3,006 New Positive Cases and 23 New Deaths Due to COVID-19 in Los Angeles County

Layered Protections Safeguard Older People Against COVID-19, Reduce Stress on Hospitals, Health Care Providers

AMTV/ LOS ANGELES, CA, Dec 23 – Today, The Los Angeles County Department of Public Health reported 3,006 new positive cases. There are 1,201 people with COVID-19 currently hospitalized. Testing results are available for more than 12,805,439 individuals, with 25 percent of people testing positive.

The Los Angeles County Department of Public Health (Public Health) is asking residents to layer protections this holiday season to reduce the risk of COVID-19 transmissions, especially for older people, and to limit additional stress on health care providers and hospitals.

On Thursday, Los Angeles County moved from the High Community Level into the Medium Community Level, after two weeks at High Community Level, based on the Centers for Disease Control and Prevention (CDC) designation. The case rate is now 177 new cases per 100,000 people.

Death rates, however, continue to climb in Los Angeles County, especially among older people. Of the 23 new deaths reported today, 14 people were 80-years-old or older; six people were 65- to 79-years-old; one person was 50- to 64-years-old; and one person was 30- to 49-years-old. All of them had underlying health conditions. (One death was reported by the City of Long Beach; for more information, visit longbeach.gov.) To date, the total number of COVID-19 deaths in Los Angeles County is 34,561.

While case numbers have decreased slightly, Public Health officials are concerned that traveling and gathering during the holidays will result in increased transmission and severe illness which would place greater stress on the county’s hospitals and health care system.

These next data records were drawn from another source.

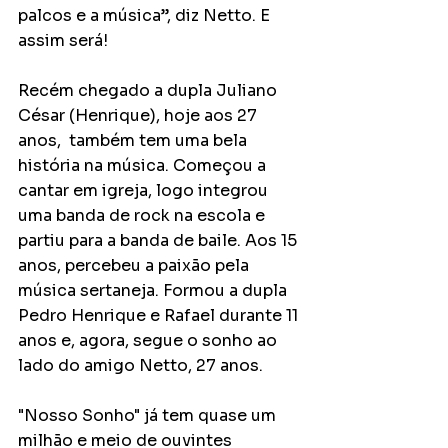
palcos e a música”, diz Netto. E 
assim será!
Recém chegado a dupla Juliano 
César (Henrique), hoje aos 27 
anos,  também tem uma bela 
história na música. Começou a 
cantar em igreja, logo integrou 
uma banda de rock na escola e 
partiu para a banda de baile. Aos 15 
anos, percebeu a paixão pela 
música sertaneja. Formou a dupla 
Pedro Henrique e Rafael durante 11 
anos e, agora, segue o sonho ao 
lado do amigo Netto, 27 anos.
"Nosso Sonho" já tem quase um 
milhão e meio de ouvintes 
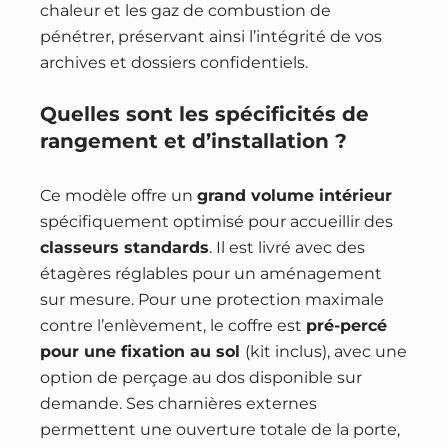
chaleur et les gaz de combustion de
pénétrer, préservant ainsi l’intégrité de vos
archives et dossiers confidentiels.
Quelles sont les spécificités de
rangement et d’installation ?
Ce modèle offre un
grand volume intérieur
spécifiquement optimisé pour accueillir des
classeurs standards
. Il est livré avec des
étagères réglables pour un aménagement
sur mesure. Pour une protection maximale
contre l’enlèvement, le coffre est
pré-percé
pour une fixation au sol
(kit inclus), avec une
option de perçage au dos disponible sur
demande. Ses charnières externes
permettent une ouverture totale de la porte,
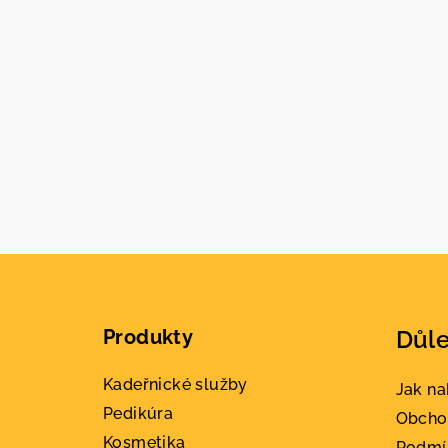
Z
á
Produkty
Důle
p
a
Kadeřnické služby
Jak n
Pedikúra
t
Obcho
Kosmetika
Podmí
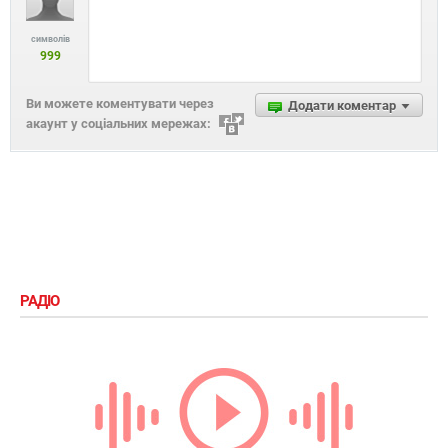
символів
999
Ви можете коментувати через
Додати коментар
акаунт у соціальних мережах:
РАДІО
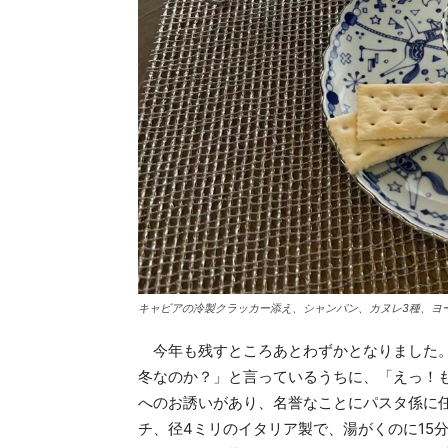
キャビアの冷製クラッカー添え、シャンパン、カヌレ3種、ヨ
今年も残すところあとわずかとなりました。
冬なのか？」と言っているうちに、「えっ！
へのお誘いがあり、名誉なことにパスタ係に任
チ、径4ミリのイタリア製で、湯がくのに15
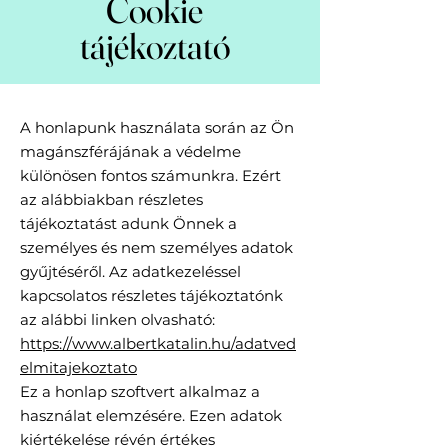
Cookie
tájékoztató
A honlapunk használata során az Ön
magánszférájának a védelme
különösen fontos számunkra. Ezért
az alábbiakban részletes
tájékoztatást adunk Önnek a
személyes és nem személyes adatok
gyűjtéséről. Az adatkezeléssel
kapcsolatos részletes tájékoztatónk
az alábbi linken olvasható:
https://www.albertkatalin.hu/adatved
elmitajekoztato
Ez a honlap szoftvert alkalmaz a
használat elemzésére. Ezen adatok
kiértékelése révén értékes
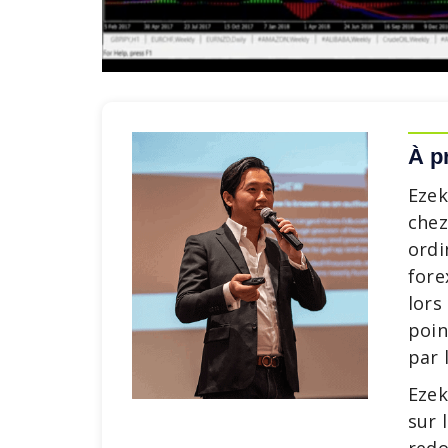
À p
Ezek
chez
ordi
fore
lors
poin
par 
Ezek
sur 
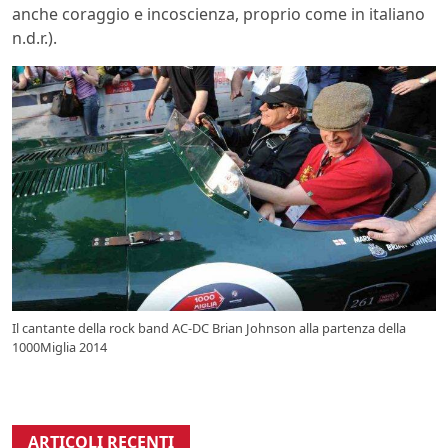
anche coraggio e incoscienza, proprio come in italiano
n.d.r.).
Il cantante della rock band AC-DC Brian Johnson alla partenza della
1000Miglia 2014
ARTICOLI RECENTI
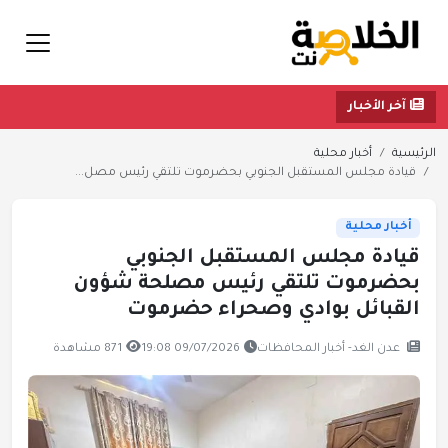
آخر الأخبار
الرئيسية
أخبار محلية
قيادة مجلس المستقبل الجنوبي بحضرموت تلتقي رئيس مصل...
أخبار محلية
قيادة مجلس المستقبل الجنوبي
بحضرموت تلتقي رئيس مصلحة شؤون
القبائل بوادي وصحراء حضرموت
عدن الغد- أخبار المحافظات
09/07/2026 19:08
871 مشاهدة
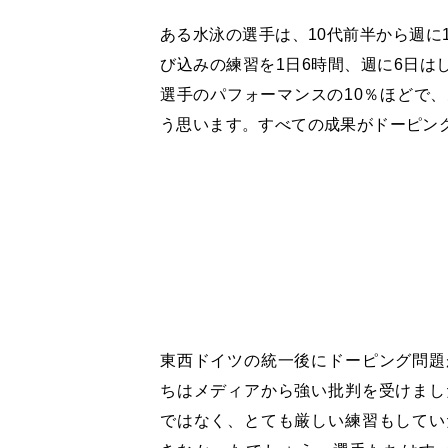
ある水泳の選手は、10代前半から週に
び込みの練習を1日6時間、週に6日は
選手のパフォーマンスの10％ほどで
う思います。すべての成果がドーピン
東西ドイツの統一後にドーピング問題
ちはメディアから強い批判を受けまし
ではなく、とても厳しい練習もしてい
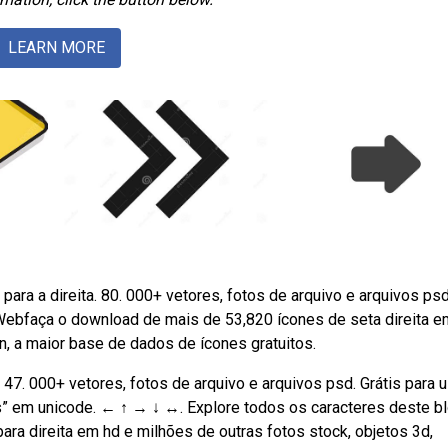
LEARN MORE
ara a direita. 80. 000+ vetores, fotos de arquivo e arquivos psd
 Webfaça o download de mais de 53,820 ícones de seta direita e
n, a maior base de dados de ícones gratuitos.
 47. 000+ vetores, fotos de arquivo e arquivos psd. Grátis para 
” em unicode. ‭← ↑ → ↓ ↔‬. Explore todos os caracteres deste b
ra direita em hd e milhões de outras fotos stock, objetos 3d,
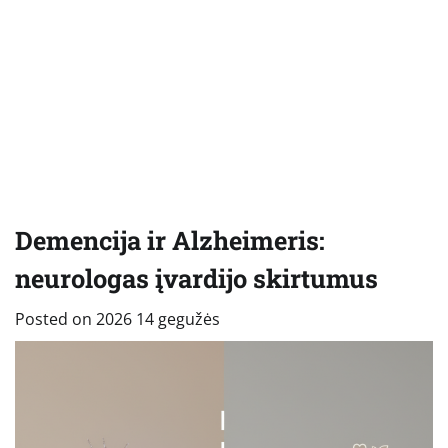
Demencija ir Alzheimeris:
neurologas įvardijo skirtumus
Posted on
2026 14 gegužės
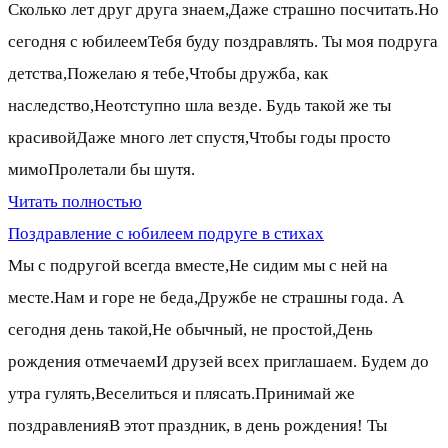
Сколько лет друг друга знаем,Даже страшно посчитать.Но
сегодня с юбилеемТебя буду поздравлять. Ты моя подруга
детства,Пожелаю я тебе,Чтобы дружба, как
наследство,Неотступно шла везде. Будь такой же ты
красивойДаже много лет спустя,Чтобы годы просто
мимоПролетали бы шутя.
Читать полностью
Поздравление с юбилеем подруге в стихах
Мы с подругой всегда вместе,Не сидим мы с ней на
месте.Нам и горе не беда,Дружбе не страшны года. А
сегодня день такой,Не обычный, не простой,День
рождения отмечаемИ друзей всех приглашаем. Будем до
утра гулять,Веселиться и плясать.Принимай же
поздравленияВ этот праздник, в день рождения! Ты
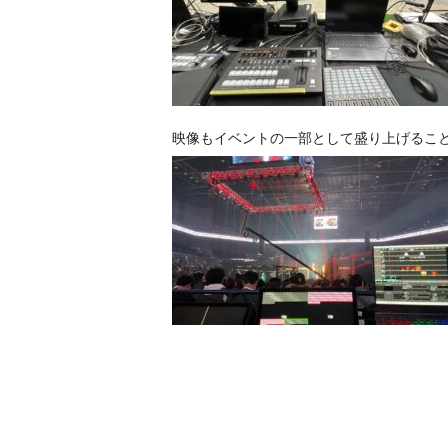
映像もイベントの一部として盛り上げるこ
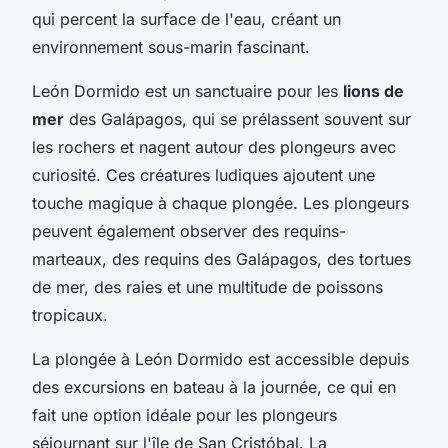
qui percent la surface de l'eau, créant un
environnement sous-marin fascinant.
León Dormido est un sanctuaire pour les
lions de
mer
des Galápagos, qui se prélassent souvent sur
les rochers et nagent autour des plongeurs avec
curiosité. Ces créatures ludiques ajoutent une
touche magique à chaque plongée. Les plongeurs
peuvent également observer des requins-
marteaux, des requins des Galápagos, des tortues
de mer, des raies et une multitude de poissons
tropicaux.
La plongée à León Dormido est accessible depuis
des excursions en bateau à la journée, ce qui en
fait une option idéale pour les plongeurs
séjournant sur l'île de San Cristóbal. La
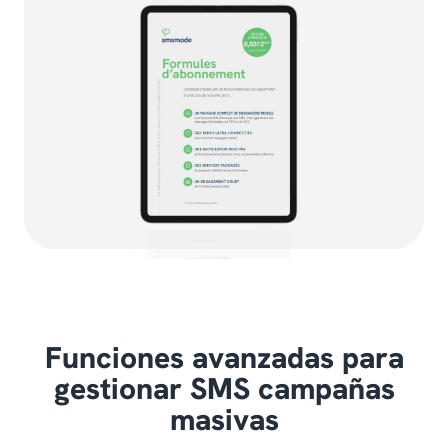
Funciones avanzadas para
gestionar SMS campañas
masivas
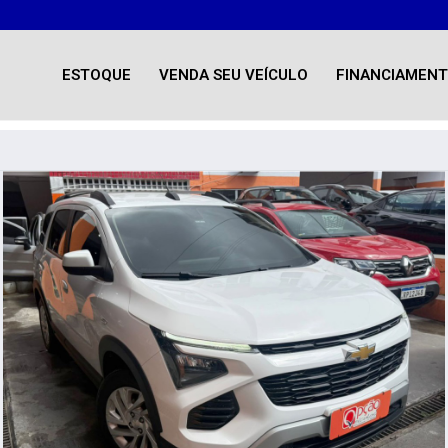
ESTOQUE
VENDA SEU VEÍCULO
FINANCIAMEN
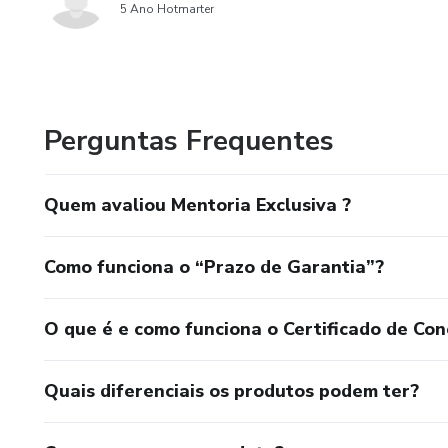
5 Ano Hotmarter
Perguntas Frequentes
Quem avaliou Mentoria Exclusiva ?
Como funciona o “Prazo de Garantia”?
O que é e como funciona o Certificado de Con
Quais diferenciais os produtos podem ter?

With nearly 200 cases per 100,000 people, transmission levels are still high. To help protect older people and people who are immuno-compromised or have underlying health conditions in your family, at your jobs, and in the community, Los Angeles County residents should continue to mask when indoors and follow other health measures. Having plenty of well-fitting, high-filtration masks on hand, preferably N95s, KN95s, or KF94s, will help limit transmission.

Vaccines remain the best protection against severe COVID-19 illness. Everyone eligible – which now includes children 6-months or older — should get the new bivalent vaccine. For more information, call the Department of Public Health Vaccine Call Center at 1-833-540-0473. The call center is open daily 8 a.m. to 8:30 p.m. To find a vaccine site, visit ph.lacounty.gov/howtogetvaccinated or contact your health care provider.

In addition to wearing masks when indoors and getting the updated booster, there is still time to get the seasonal flu vaccine, since flu season generally lasts into the Spring. When choosing activities or planning an event, it also makes sense to look for outdoor options. If it doesn’t work to be outside, open windows and doors to increase ventilation inside.

Testing for COVID before gatherings to reduce transmission remains especially important because people can transmit the COVID-19 virus without having symptoms. Go to ph.lacounty.gov/COVIDtests for more information about testing. Order free COVID tests from the federal government at COVIDtests.gov.

Finally, it’s important for people to stay home when they are sick. Anyone who tests positive for COVID-19 and has symptoms, including fever, coughing, sneezing, unusual fatigue, or muscle aches, is advised to speak to their healthcare provider about options for oral anti-viral medication. For COVID-19, antivirals should be started within 5 days of symptom onset. Anyone who does not have a provider may call the Public Health Call Center at 1-833-540-0473 to access free telehealth services.

“I offer my condolences to those who have lost someone to COVID-19 during these past few years. This is an especially difficult time of year to be without a loved one and I would like to extend my deepest sympathies,” said Dr. Barbara Ferrer, PhD, MPH, MEd, Director of Public Health. “Given that upcoming holiday gatherings and travel could lead to increased transmission, we continue to urge residents to layer in protections over the next few weeks. I have been seeing a lot more people masking indoors and more people are getting vaccinated with the bivalent booster. We take moving into Medium as a sign that these efforts to reduce COVID-19 are helping. Hopefully we can all continue to take these steps during the holidays since risk remains elevated.”